Objective The disbondment of high-insulation 3PE anti-corrosion coatings on buried steel pipelines leads to “cathodic protection shielding”, a phenomenon that results in metal corrosion of pipelines in local environments, posing a challenge to the safe operation of oil and gas pipelines. A comprehensive evaluation of corrosion development patterns for pipelines within disbondment zones, along with an investigation into the potential distribution characteristics and corrosion behavior of pipelines covered by disbonded anti-corrosion coatings in various soil environments, is conducive to formulating effective strategies for pipeline corrosion protection.

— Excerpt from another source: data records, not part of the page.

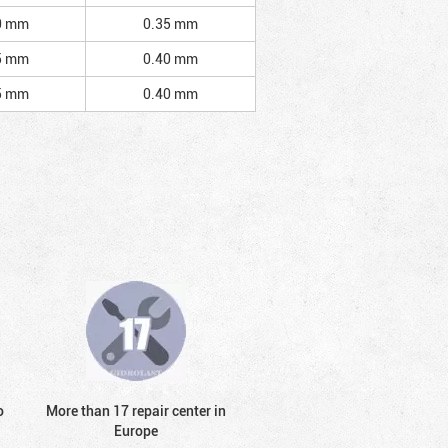
0 mm
0.35 mm
5 mm
0.40 mm
5 mm
0.40 mm
o
More than 17 repair center in
Europe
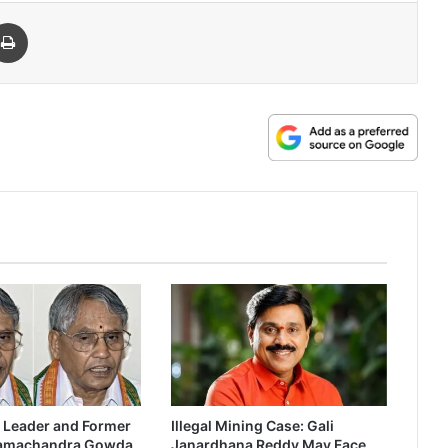
 Email
Print
 Leader and Former
Illegal Mining Case: Gali
Ramachandra Gowda
Janardhana Reddy May Face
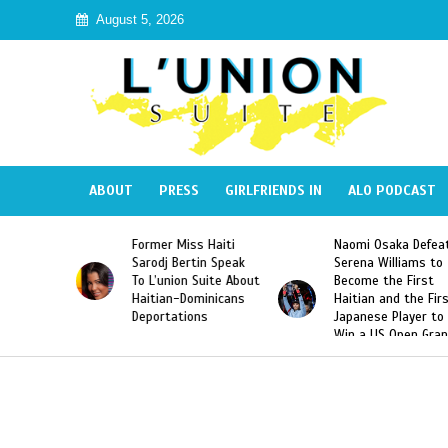
August 5, 2026
ABOUT
PRESS
GIRLFRIENDS IN
ALO PODCAST
 Miss Haiti
Naomi Osaka Defeats
SAE Fraternit
 Bertin Speak
Serena Williams to
Hazing of Hai
nion Suite About
Become the First
American Geo
an-Dominicans
Haitian and the First
Desdunes Res
tations
Japanese Player to
After Racist 
Win a US Open Grand
Video Releas
Slam Singles Title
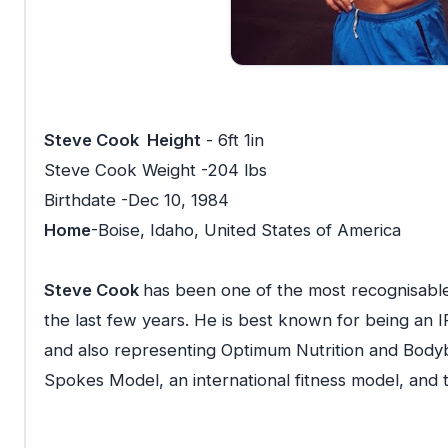
Steve Cook Height
- 6ft 1in
Steve Cook Weight -204 lbs
Birthdate -Dec 10, 1984
Home
-Boise, Idaho, United States of America
Steve Cook
has been one of the most recognisable 
the last few years. He is best known for being an
and also representing Optimum Nutrition and Bodybu
Spokes Model, an international fitness model, and 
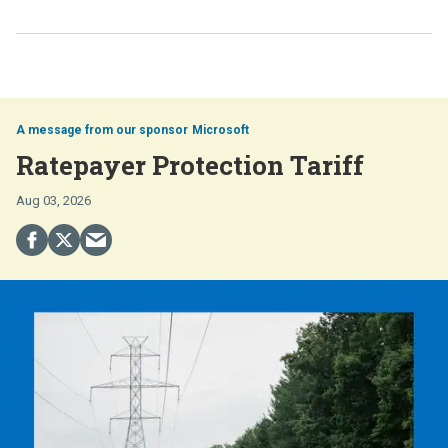
Microsoft
Ratepayer Protection Tariff
Aug 03, 2026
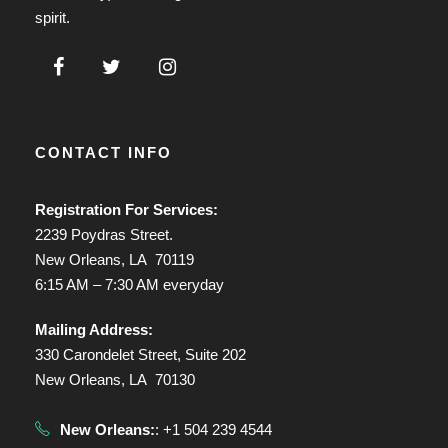
spirit.
CONTACT INFO
Registration For Services:
2239 Poydras Street.
New Orleans, LA 70119
6:15 AM – 7:30 AM everyday
Mailing Address:
330 Carondelet Street, Suite 202
New Orleans, LA 70130
New Orleans:
: +1 504 239 4544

Methods A self-made experimental device with adjustable disbondment thickness for anti-corrosion coatings based on X80 steel was used to perform cathodic protection potential tests on metal at various positions within disbondment zones. Utilizing scanning results from electron microscopes and laser scanning confocal microscopes, the cathodic protection potential distribution along the pipeline metal in the direction of disbondment extension, as well as the localized micro-area corrosion characteristics at different positions within the disbondment zones, were examined across four soil solution environments: coastal saline soil, inland saline-alkali soil, red clay, and meadow soil.

Results The cathodic protection potential of the pipeline metal was observed to shift to be more positive with increasing depth within the disbondment zones. Effective cathodic protection was primarily concentrated near the damage opening of the anti-corrosion coatings. The cathodic protection potential declined rapidly as the depth of the disbondment zones increased, eventually reaching deeper positions where the pipeline approached a natural corrosion state and cathodic protection shielding occurred. The cathodic protection potential distribution and the effective protection range within the disbondment zones were influenced by the thickness of the liquid film present and the salt content (soil resistivity) of the soil water. Coastal saline soil, characterized by high salt content and low resistivity, was found to facilitate greater penetration of the cathodic protection current. Additionally, the space of the disbondment zones exerted a limiting effect on the ion diffusion and migration processes, significantly impacting the distribution of current and the effective protection range.

Conclusion Comparing the corrosion behavior of pipelines in different soils reveals a descending order of effective cathodic protection range as follows: coastal saline soil, red clay, inland saline-alkali soil, and meadow soil. Buried pipelines are particularly vulnerable to localized severe corrosion in coastal saline soil and red clay, whereas they predominantly experience uniform corrosion in inland saline-alkali soil and meadow soil. Moreover, the corrosion rate of pipelines within disbondment zones is significantly higher than that observed at exposed positions where the anti-corrosive coatings are damaged.